───── TEXTE À ÉTUDIER ─────

En raison de son positionnement géographique stratégique et à travers son centre financier, Maurice est particulièrement exposée au danger de blanchiment d’argent sur l’axe Afrique-Asie. Le pays est utilisé comme destination de transit et les fonds sont canalisés soit par les criminels financiers eux-mêmes, soit à travers des “professional money launderers” vers la juridiction mauricienne. Ces derniers sont basés à l’étranger ou même localement. Ce n’est pas nous qui le disons, mais le National Strategy for combating money laundering and the financing of terrorism (2019-22). Et selon ce document, le “money laundering vulnerability rating” de Maurice est jugé “medium-high”. Cette notation est telle car notre “Overall national combating ability” a été notée comme étant “medium low”, des déficiences ayant été observées dans différents secteurs d’activité : “gambling”, immobilier, bijouterie, profession légale et “non-bank financial services”. Les autorités, régulateurs et opérateurs doivent donc agir vite pour éviter que la réputation du pays ne se ternisse davantage, et surtout pour sortir de la liste grise de la Financial Action Task Force (FATF) et de la liste noire de l’Union Européenne. Amendements légaux, introduction de nouveaux règlements sont donc à l’ordre du jour. Et la profession comptable, bien entendu, faisant partie des DNFBP (Designated non financial businesses and professions), n’est pas en reste, d’autant qu’elle est particulièrement vulnérable dans le processus de blanchiment d’argent et de financement du terrorisme international.

Utilisés à leur insu

Les criminels financiers sont moins enclins à utiliser les canaux bancaires pour faire passer leurs fonds illicites car les banques sont sujettes à des mécanismes de contrôle rigoureux. Ils se tournent désormais vers des professions moins réglementées. Et les comptables sont des proies évidentes dans ce processus. Le régulateur de la profession, le Mauritius Insitute of Professional accountants (MIPA), a dû prendre le taureau par les cornes et émettre récemment des directives pour les comptables et firmes comptables concernant la lutte contre le blanchiment d’argent. Ces derniers doivent désormais s’y conformer, exercer la plus grande vigilance à tout instant, ne pas avoir peur de poser les bonnes questions à leurs clients, se conformer à l’éthique de la profession et être adéquatement formés pour être en mesure de détecter des transactions douteuses.

Le ministre des Services financiers, Mahen Seeruttun, estime que les comptables sont des “gatekeepers”, des « chiens de garde », car l’on attend beaucoup d’eux dans la lutte contre les crimes financiers. Les blanchisseurs d’argent auront besoin des comptables pour créer des structures d’entreprise, déposer des déclarations de revenus frauduleuses et bénéficier de conseils sur la planification fiscale. « En général, les comptables sont sérieux mais il y a eu des cas à Maurice où les comptables sont utilisés à leur insu pour déverrouiller les portes mêmes qu’ils sont eux-mêmes censés garder ! Malgré les meilleures intentions et contrôles et s’ils n’exercent pas la plus grande prudence, les comptables peuvent se retrouver empêtrés dans des manœuvres illicites », a observé le ministre.

─────

[CONSIGNE]:
Recopiez à l'identique le texte sur le blanchiment d'argent à Maurice, depuis « Les criminels financiers sont » jusqu'à « des transactions douteuses. » inclus.

───── DONNÉES FOURNIES ─────

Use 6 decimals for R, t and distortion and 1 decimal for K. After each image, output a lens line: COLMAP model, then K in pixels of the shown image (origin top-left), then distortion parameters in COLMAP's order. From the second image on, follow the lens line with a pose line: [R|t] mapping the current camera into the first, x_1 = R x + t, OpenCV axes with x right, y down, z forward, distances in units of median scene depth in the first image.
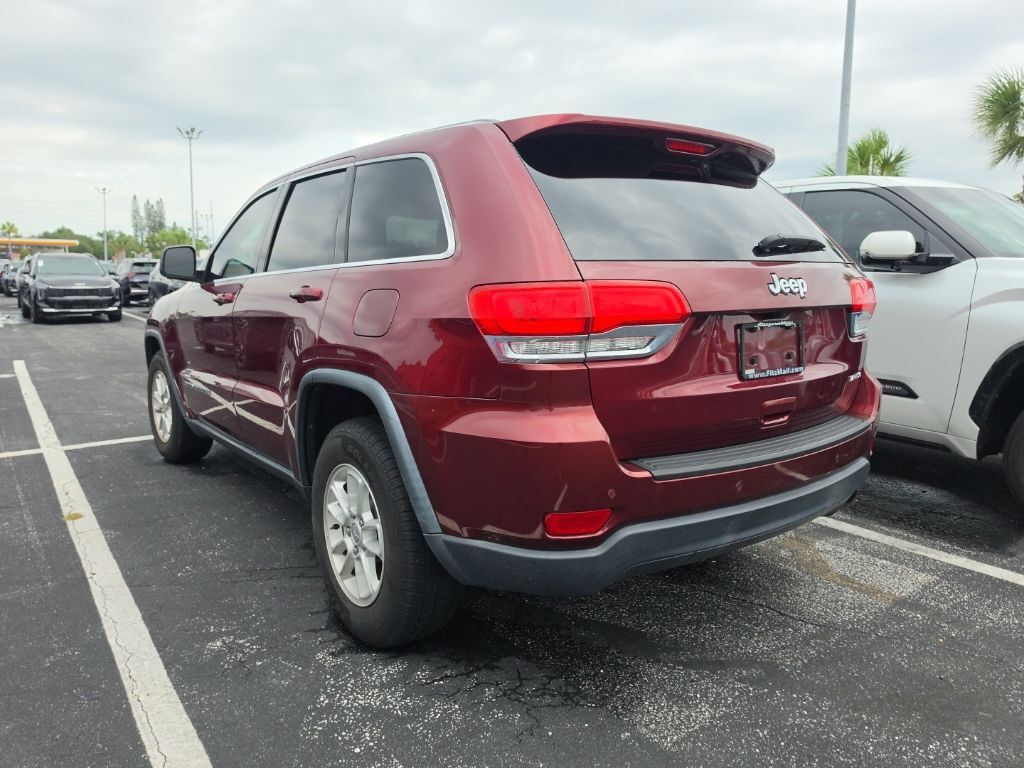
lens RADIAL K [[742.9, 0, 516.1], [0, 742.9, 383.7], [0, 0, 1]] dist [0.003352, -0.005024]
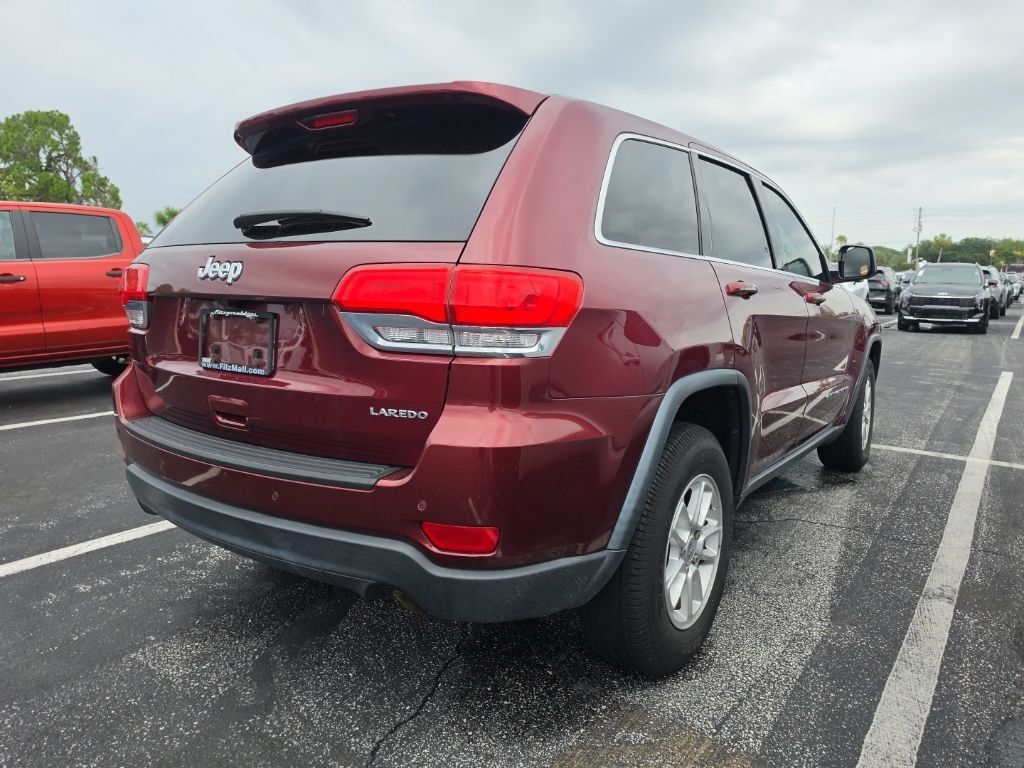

─────

[CORRIGÉ]:
Les criminels financiers sont moins enclins à utiliser les canaux bancaires pour faire passer leurs fonds illicites car les banques sont sujettes à des mécanismes de contrôle rigoureux. Ils se tournent désormais vers des professions moins réglementées. Et les comptables sont des proies évidentes dans ce processus. Le régulateur de la profession, le Mauritius Insitute of Professional accountants (MIPA), a dû prendre le taureau par les cornes et émettre récemment des directives pour les comptables et firmes comptables concernant la lutte contre le blanchiment d’argent. Ces derniers doivent désormais s’y conformer, exercer la plus grande vigilance à tout instant, ne pas avoir peur de poser les bonnes questions à leurs clients, se conformer à l’éthique de la profession et être adéquatement formés pour être en mesure de détecter des transactions douteuses.